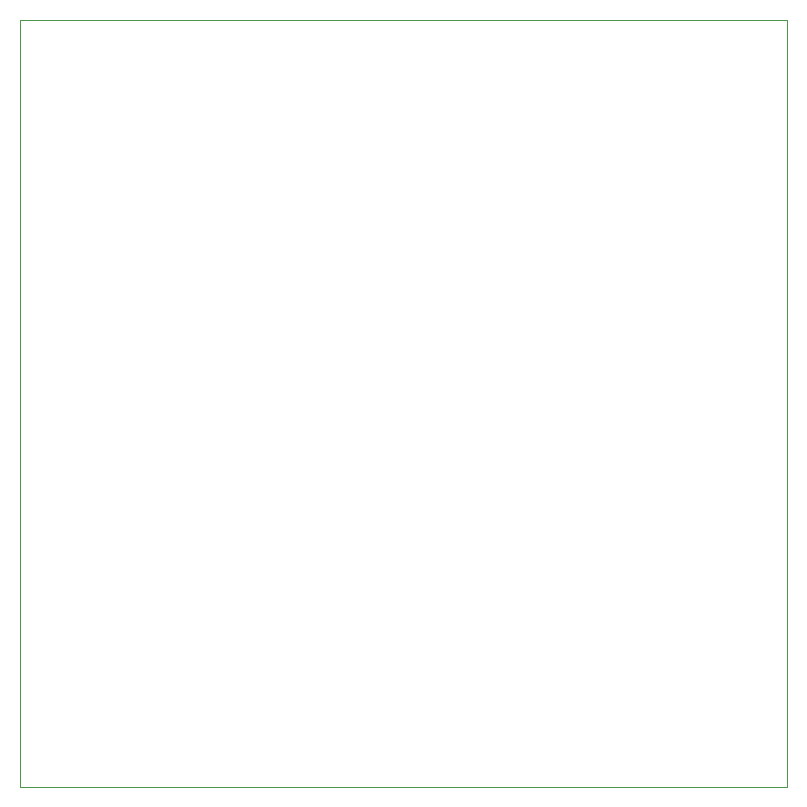
<source format=gbr>
%TF.GenerationSoftware,KiCad,Pcbnew,5.1.8+dfsg1-1*%
%TF.CreationDate,2020-11-26T10:16:37+01:00*%
%TF.ProjectId,ws2812b_ctrl_RF,77733238-3132-4625-9f63-74726c5f5246,rev?*%
%TF.SameCoordinates,Original*%
%TF.FileFunction,Profile,NP*%
%FSLAX46Y46*%
G04 Gerber Fmt 4.6, Leading zero omitted, Abs format (unit mm)*
G04 Created by KiCad (PCBNEW 5.1.8+dfsg1-1) date 2020-11-26 10:16:37*
%MOMM*%
%LPD*%
G01*
G04 APERTURE LIST*
%TA.AperFunction,Profile*%
%ADD10C,0.050000*%
%TD*%
G04 APERTURE END LIST*
D10*
X70000000Y-70000000D02*
X70000000Y-135000000D01*
X135000000Y-70000000D02*
X70000000Y-70000000D01*
X135000000Y-135000000D02*
X135000000Y-70000000D01*
X70000000Y-135000000D02*
X135000000Y-135000000D01*
M02*

</source>
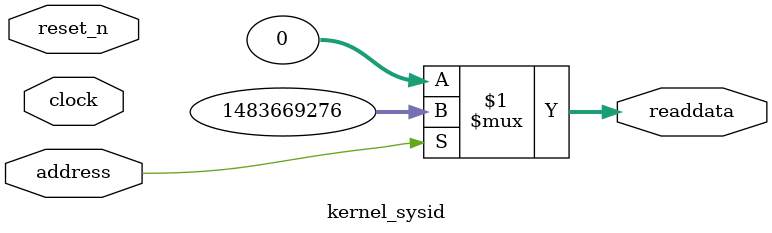
<source format=v>

`timescale 1ns / 1ps
// synthesis translate_on

// turn off superfluous verilog processor warnings 
// altera message_level Level1 
// altera message_off 10034 10035 10036 10037 10230 10240 10030 

module kernel_sysid (
               // inputs:
                address,
                clock,
                reset_n,

               // outputs:
                readdata
             )
;

  output  [ 31: 0] readdata;
  input            address;
  input            clock;
  input            reset_n;

  wire    [ 31: 0] readdata;
  //control_slave, which is an e_avalon_slave
  assign readdata = address ? 1483669276 : 0;

endmodule




</source>
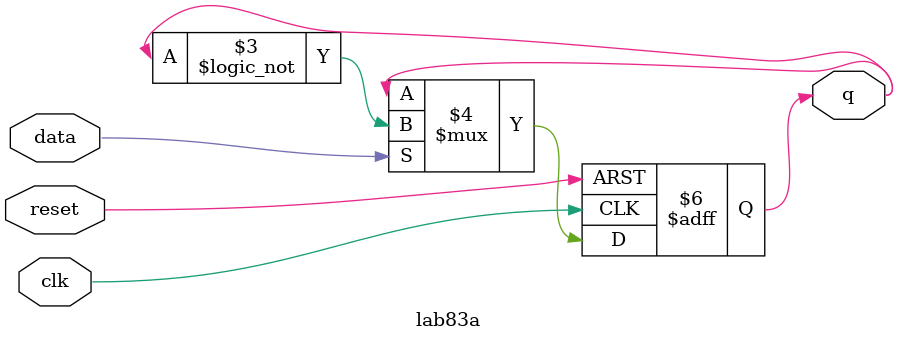
<source format=v>
`timescale 1ns / 1ps
module lab83a(input data,clk,reset,output reg q
    );

always @(posedge clk or negedge reset)
if (~reset)
begin
q <= 1'b0;
end else if (data) begin
q <= !q;
end

endmodule

</source>
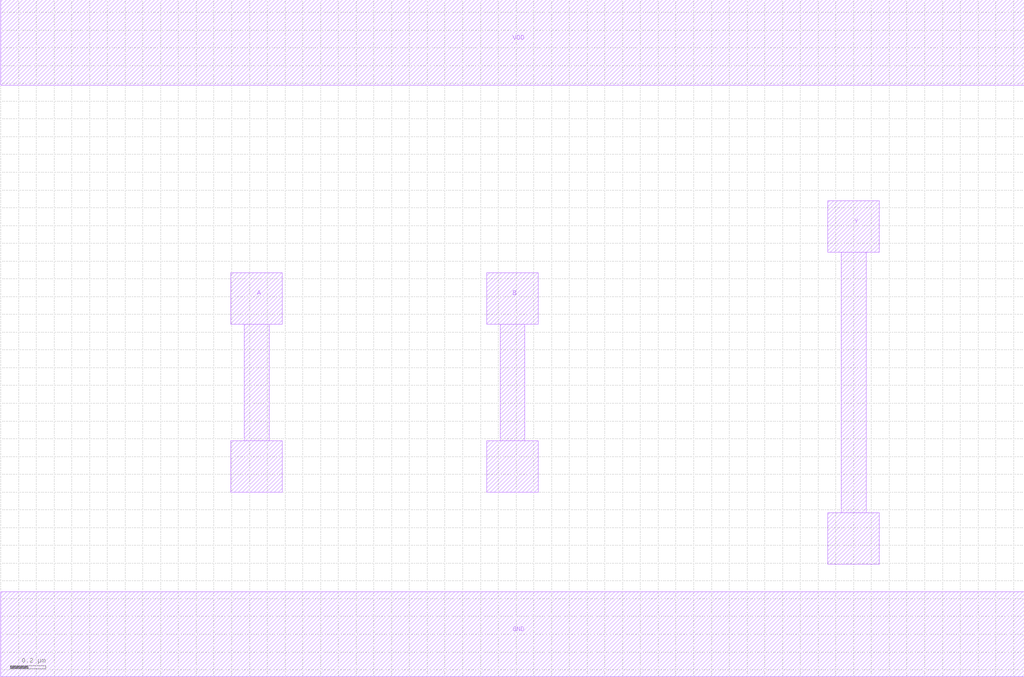
<source format=lef>
MACRO AND2X2
 CLASS CORE ;
 FOREIGN AND2X2 0 0 ;
 ORIGIN 0 0 ;
 SYMMETRY X Y R90 ;
 SITE CORE ;
  PIN VDD
   DIRECTION INOUT ;
   USE SIGNAL ;
   SHAPE ABUTMENT ;
    PORT
     CLASS CORE ;
       LAYER metal2 ;
        RECT 0.00000000 3.09000000 5.76000000 3.57000000 ;
    END
  END VDD

  PIN GND
   DIRECTION INOUT ;
   USE SIGNAL ;
   SHAPE ABUTMENT ;
    PORT
     CLASS CORE ;
       LAYER metal2 ;
        RECT 0.00000000 -0.24000000 5.76000000 0.24000000 ;
    END
  END GND

  PIN Y
   DIRECTION INOUT ;
   USE SIGNAL ;
   SHAPE ABUTMENT ;
    PORT
     CLASS CORE ;
       LAYER metal2 ;
        RECT 4.65500000 0.39500000 4.94500000 0.68500000 ;
        RECT 4.73000000 0.68500000 4.87000000 2.15000000 ;
        RECT 4.65500000 2.15000000 4.94500000 2.44000000 ;
    END
  END Y

  PIN B
   DIRECTION INOUT ;
   USE SIGNAL ;
   SHAPE ABUTMENT ;
    PORT
     CLASS CORE ;
       LAYER metal2 ;
        RECT 2.73500000 0.80000000 3.02500000 1.09000000 ;
        RECT 2.81000000 1.09000000 2.95000000 1.74500000 ;
        RECT 2.73500000 1.74500000 3.02500000 2.03500000 ;
    END
  END B

  PIN A
   DIRECTION INOUT ;
   USE SIGNAL ;
   SHAPE ABUTMENT ;
    PORT
     CLASS CORE ;
       LAYER metal2 ;
        RECT 1.29500000 0.80000000 1.58500000 1.09000000 ;
        RECT 1.37000000 1.09000000 1.51000000 1.74500000 ;
        RECT 1.29500000 1.74500000 1.58500000 2.03500000 ;
    END
  END A


END AND2X2

</source>
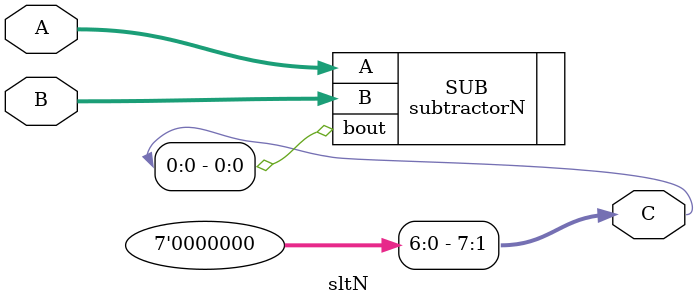
<source format=v>
`timescale 1ns / 1ps


module sltN #(parameter N = 8)(
    input wire [N-1:0] A, B,
    output wire [N-1:0] C
    );
    
    assign C[N-1:1] = {(N-1){1'b0}};
    subtractorN #(.N(N)) SUB(.A(A),.B(B),.bout(C[0]));
endmodule

</source>
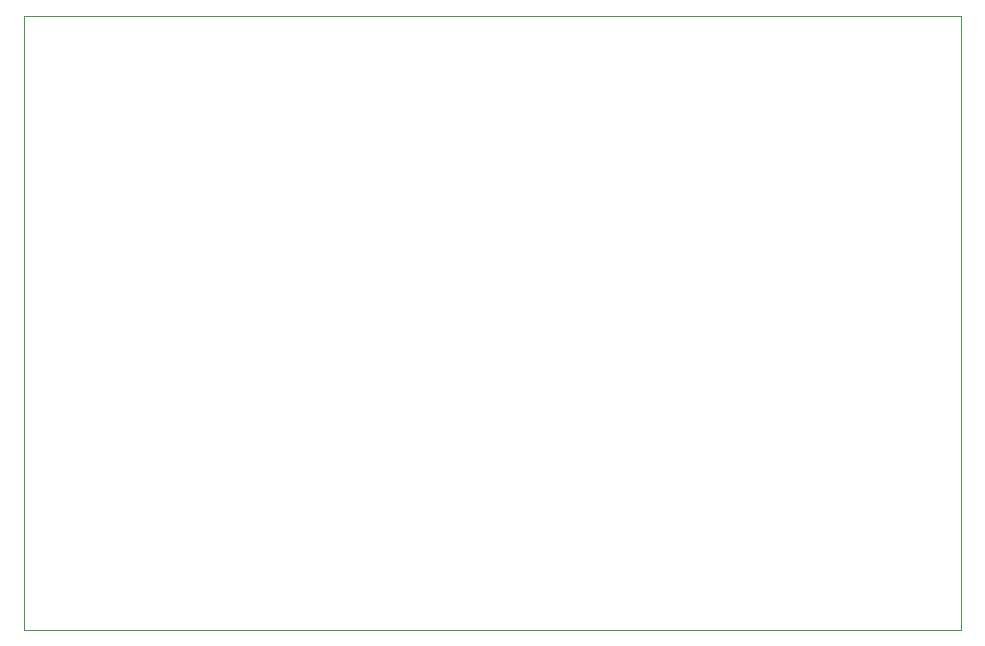
<source format=gbr>
%TF.GenerationSoftware,KiCad,Pcbnew,7.0.0-rc1-unknown-00d77f624a~164~ubuntu22.04.1*%
%TF.CreationDate,2023-01-15T10:56:32+01:00*%
%TF.ProjectId,lora-nano,6c6f7261-2d6e-4616-9e6f-2e6b69636164,rev?*%
%TF.SameCoordinates,Original*%
%TF.FileFunction,Profile,NP*%
%FSLAX46Y46*%
G04 Gerber Fmt 4.6, Leading zero omitted, Abs format (unit mm)*
G04 Created by KiCad (PCBNEW 7.0.0-rc1-unknown-00d77f624a~164~ubuntu22.04.1) date 2023-01-15 10:56:32*
%MOMM*%
%LPD*%
G01*
G04 APERTURE LIST*
%TA.AperFunction,Profile*%
%ADD10C,0.100000*%
%TD*%
G04 APERTURE END LIST*
D10*
X109700000Y-73300000D02*
X189000000Y-73300000D01*
X189000000Y-73300000D02*
X189000000Y-125300000D01*
X189000000Y-125300000D02*
X109700000Y-125300000D01*
X109700000Y-125300000D02*
X109700000Y-73300000D01*
M02*

</source>
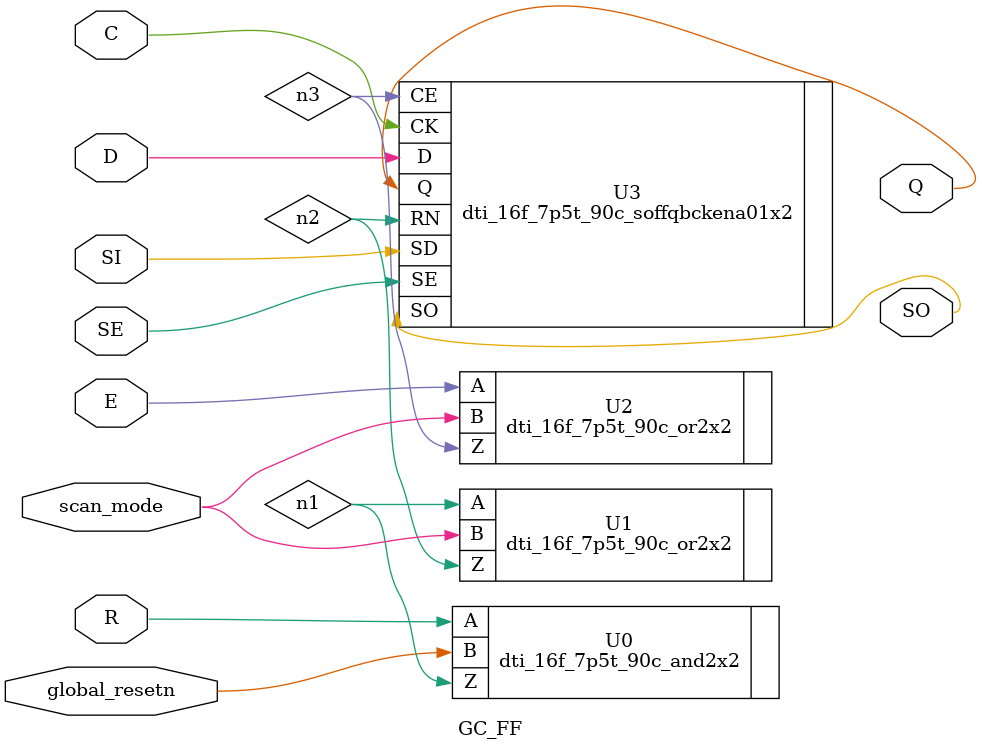
<source format=v>

module GC_FF ( D, R, E, Q, SI, SO, SE, C , global_resetn, scan_mode);
  input D, R, E, SI, SE, C, global_resetn, scan_mode;
  output Q, SO;
    wire n1, n2, n3;
    dti_16f_7p5t_90c_and2x2 U0(.Z(n1), .A(R), .B(global_resetn));
    dti_16f_7p5t_90c_or2x2 U1(.Z(n2), .A(n1), .B(scan_mode));
    dti_16f_7p5t_90c_or2x2 U2(.Z(n3), .A(E), .B(scan_mode));
    dti_16f_7p5t_90c_soffqbckena01x2 U3(.Q(Q), .SO(SO), .CK(C), .CE(n3), .D(D), .SD(SI), .SE(SE), .RN(n2));

endmodule


</source>
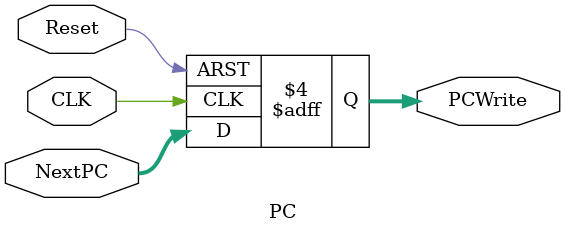
<source format=v>
`timescale 1ns / 1ps


module PC(
    input CLK,
    input Reset,
    input [31: 0] NextPC,
    output reg [31: 0] PCWrite 
    );
    
    initial begin
        PCWrite <= 0;
    end
    always @(posedge CLK or negedge Reset) begin
        if (Reset == 0) begin
            PCWrite <= 0;
        end else begin
            PCWrite <= NextPC;
        end
    end
endmodule

</source>
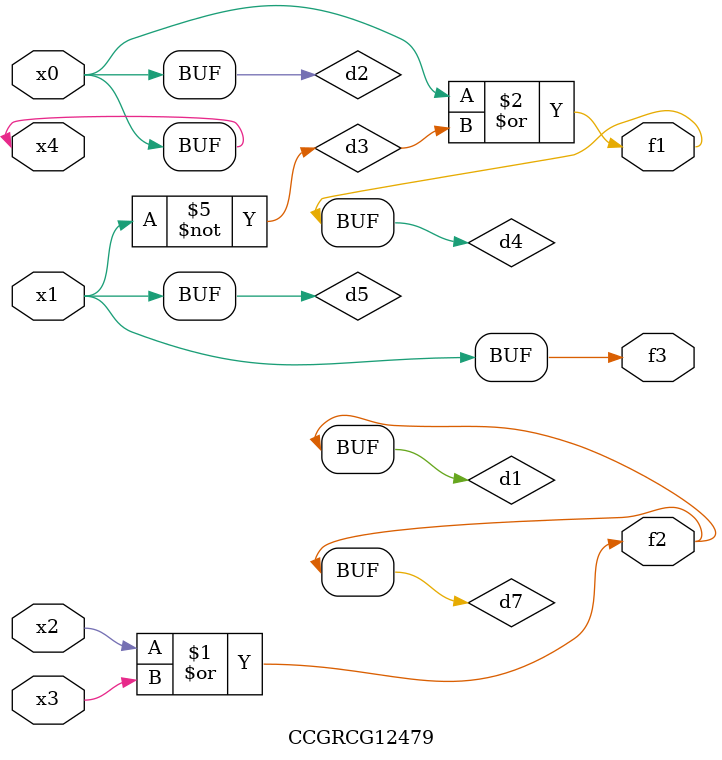
<source format=v>
module CCGRCG12479(
	input x0, x1, x2, x3, x4,
	output f1, f2, f3
);

	wire d1, d2, d3, d4, d5, d6, d7;

	or (d1, x2, x3);
	buf (d2, x0, x4);
	not (d3, x1);
	or (d4, d2, d3);
	not (d5, d3);
	nand (d6, d1, d3);
	or (d7, d1);
	assign f1 = d4;
	assign f2 = d7;
	assign f3 = d5;
endmodule

</source>
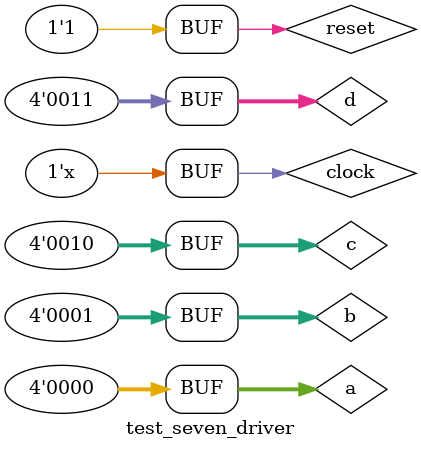
<source format=v>
module test_seven_driver;

reg clock;
reg reset;
reg [3:0]a;
reg [3:0]b;
reg [3:0]c;
reg [3:0]d;

wire [6:0]seg_data;

seven_seg_driver uut(
							.clock(clock),
							.reset(reset),
							.a(a),
							.b(b),
							.c(c),
							.d(d),
							.seg_data(seg_data)
							);
							
	initial
		begin
		clock=0;
		reset=0;
	#10 reset=1;
      end

	always
	#10 clock=~clock;
							
	initial
		begin
	#10 a=4'b0000;	 b=4'b0001; c=4'b0010;d=4'b0011;		
	 						
		end	
		
endmodule

</source>
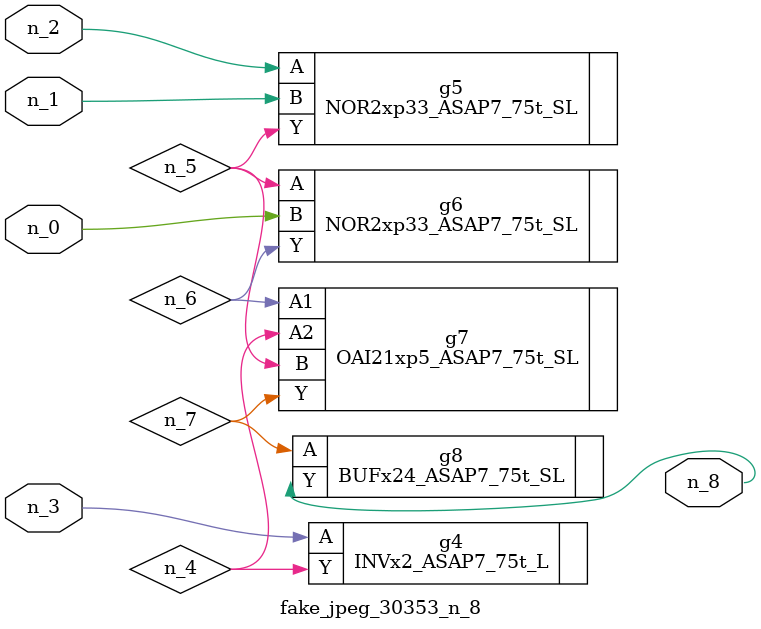
<source format=v>
module fake_jpeg_30353_n_8 (n_0, n_3, n_2, n_1, n_8);

input n_0;
input n_3;
input n_2;
input n_1;

output n_8;

wire n_4;
wire n_6;
wire n_5;
wire n_7;

INVx2_ASAP7_75t_L g4 ( 
.A(n_3),
.Y(n_4)
);

NOR2xp33_ASAP7_75t_SL g5 ( 
.A(n_2),
.B(n_1),
.Y(n_5)
);

NOR2xp33_ASAP7_75t_SL g6 ( 
.A(n_5),
.B(n_0),
.Y(n_6)
);

OAI21xp5_ASAP7_75t_SL g7 ( 
.A1(n_6),
.A2(n_4),
.B(n_5),
.Y(n_7)
);

BUFx24_ASAP7_75t_SL g8 ( 
.A(n_7),
.Y(n_8)
);


endmodule
</source>
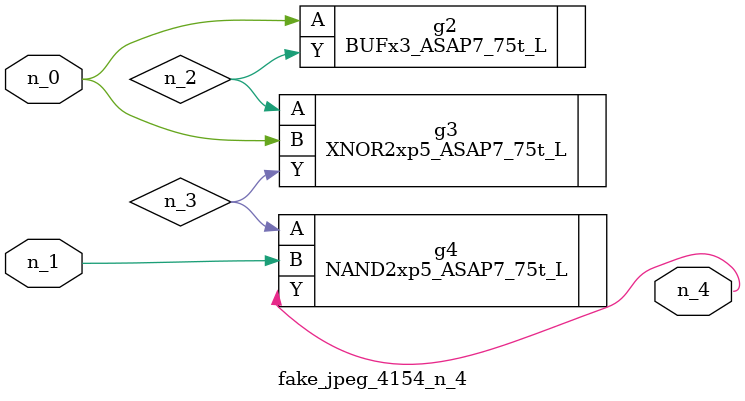
<source format=v>
module fake_jpeg_4154_n_4 (n_0, n_1, n_4);

input n_0;
input n_1;

output n_4;

wire n_2;
wire n_3;

BUFx3_ASAP7_75t_L g2 ( 
.A(n_0),
.Y(n_2)
);

XNOR2xp5_ASAP7_75t_L g3 ( 
.A(n_2),
.B(n_0),
.Y(n_3)
);

NAND2xp5_ASAP7_75t_L g4 ( 
.A(n_3),
.B(n_1),
.Y(n_4)
);


endmodule
</source>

* ACTIVITY: Each line from the one with "buf (d2, x0, x4);" through the final line of the records must be copied exactly, with no pictures and no additional lines.

* OUTPUT OF THE EXERCISE:
	buf (d2, x0, x4);
	not (d3, x1);
	or (d4, d2, d3);
	not (d5, d3);
	nand (d6, d1, d3);
	or (d7, d1);
	assign f1 = d4;
	assign f2 = d7;
	assign f3 = d5;
endmodule

</source>
<source format=v>
module test_seven_driver;

reg clock;
reg reset;
reg [3:0]a;
reg [3:0]b;
reg [3:0]c;
reg [3:0]d;

wire [6:0]seg_data;

seven_seg_driver uut(
							.clock(clock),
							.reset(reset),
							.a(a),
							.b(b),
							.c(c),
							.d(d),
							.seg_data(seg_data)
							);
							
	initial
		begin
		clock=0;
		reset=0;
	#10 reset=1;
      end

	always
	#10 clock=~clock;
							
	initial
		begin
	#10 a=4'b0000;	 b=4'b0001; c=4'b0010;d=4'b0011;		
	 						
		end	
		
endmodule

</source>
<source format=v>
module fake_jpeg_30353_n_8 (n_0, n_3, n_2, n_1, n_8);

input n_0;
input n_3;
input n_2;
input n_1;

output n_8;

wire n_4;
wire n_6;
wire n_5;
wire n_7;

INVx2_ASAP7_75t_L g4 ( 
.A(n_3),
.Y(n_4)
);

NOR2xp33_ASAP7_75t_SL g5 ( 
.A(n_2),
.B(n_1),
.Y(n_5)
);

NOR2xp33_ASAP7_75t_SL g6 ( 
.A(n_5),
.B(n_0),
.Y(n_6)
);

OAI21xp5_ASAP7_75t_SL g7 ( 
.A1(n_6),
.A2(n_4),
.B(n_5),
.Y(n_7)
);

BUFx24_ASAP7_75t_SL g8 ( 
.A(n_7),
.Y(n_8)
);


endmodule
</source>
<source format=v>
module fake_jpeg_4154_n_4 (n_0, n_1, n_4);

input n_0;
input n_1;

output n_4;

wire n_2;
wire n_3;

BUFx3_ASAP7_75t_L g2 ( 
.A(n_0),
.Y(n_2)
);

XNOR2xp5_ASAP7_75t_L g3 ( 
.A(n_2),
.B(n_0),
.Y(n_3)
);

NAND2xp5_ASAP7_75t_L g4 ( 
.A(n_3),
.B(n_1),
.Y(n_4)
);


endmodule
</source>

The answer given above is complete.